As noted in Adjustment D, the Company determined the carrying value of BISAM’s deferred revenue was in excess of its fair value as of the acquisition date resulting in an adjustment of $16.9 million. After the acquisition, this adjustment will have a continuing impact and will reduce revenue related to the performance obligations as services are provided over the next seven years. As such, for purposes of these pro forma financial statements, the Company has adjusted BISAM revenues based on the estimated costs to fulfill the remaining service obligations plus a normal profit margin.
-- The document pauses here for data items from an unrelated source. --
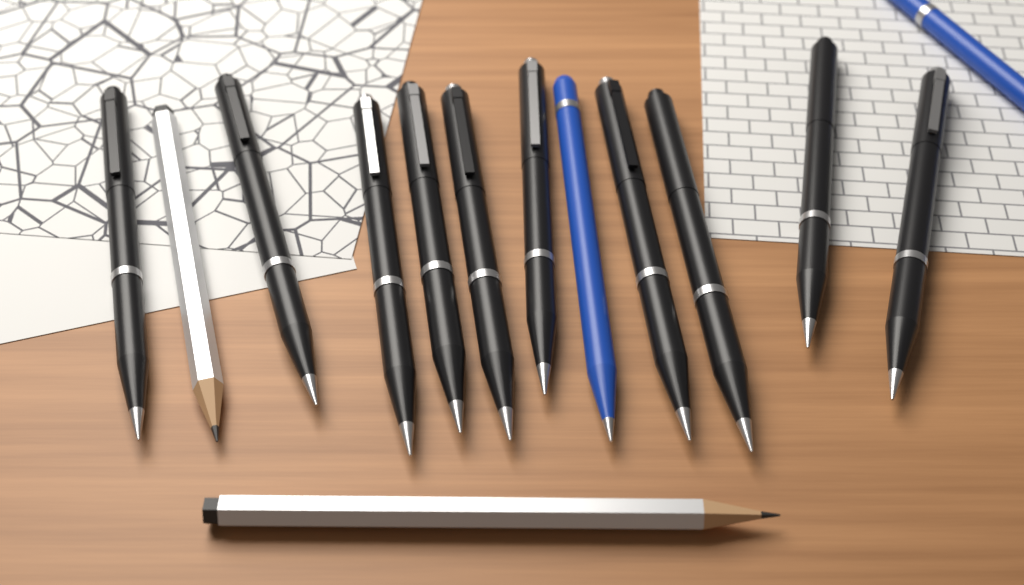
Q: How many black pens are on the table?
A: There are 10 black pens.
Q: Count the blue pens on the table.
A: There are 2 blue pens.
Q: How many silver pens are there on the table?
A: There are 2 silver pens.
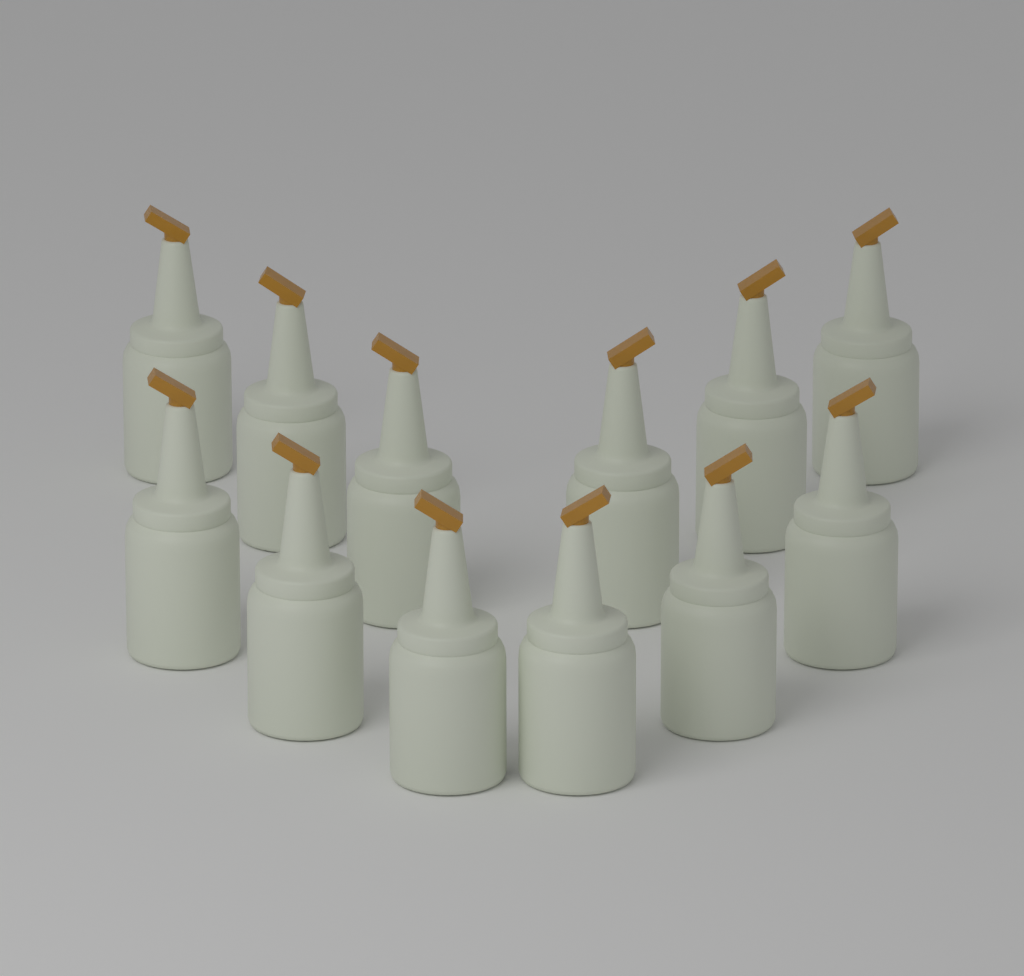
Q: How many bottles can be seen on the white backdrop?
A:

The $4.6 million adjustment represents the impact to revenues for fiscal 2016 assuming the transaction was consummated on September 1, 2015. The $1.4 million adjustment represents the impact to revenues for the first six months of fiscal 2017 assuming the transaction was consummated on September 1, 2015.

 

J.

Represents the adjustment to accrue for expenses incurred by FactSet in connection with the acquisition of BISAM, including legal, accounting, tax and other professional fees.

 

K.

Represents the increase to interest expense resulting from the $575.0 million of borrowings under the Company’s Revolving Credit Facility, which was entered into on March 17, 2017. The interest was calculated on a daily basis at a rate equal to LIBOR plus 1.00%. This adjustment also includes the amortization of the debt issuance costs discussed in Adjustment F of $0.2 million for fiscal year 2016 and $0.1 million for the first six months of fiscal 2017.

 

L.

Represents the income tax effect of pro forma adjustments using an estimated statutory rate of 33.3% based upon the markets in which BISAM operates.

 

M.

Represents the adjustment to remove all expenses included in the historical statements of operations related directly to the BISAM acquisition, including legal, accounting, tax and other professional fees.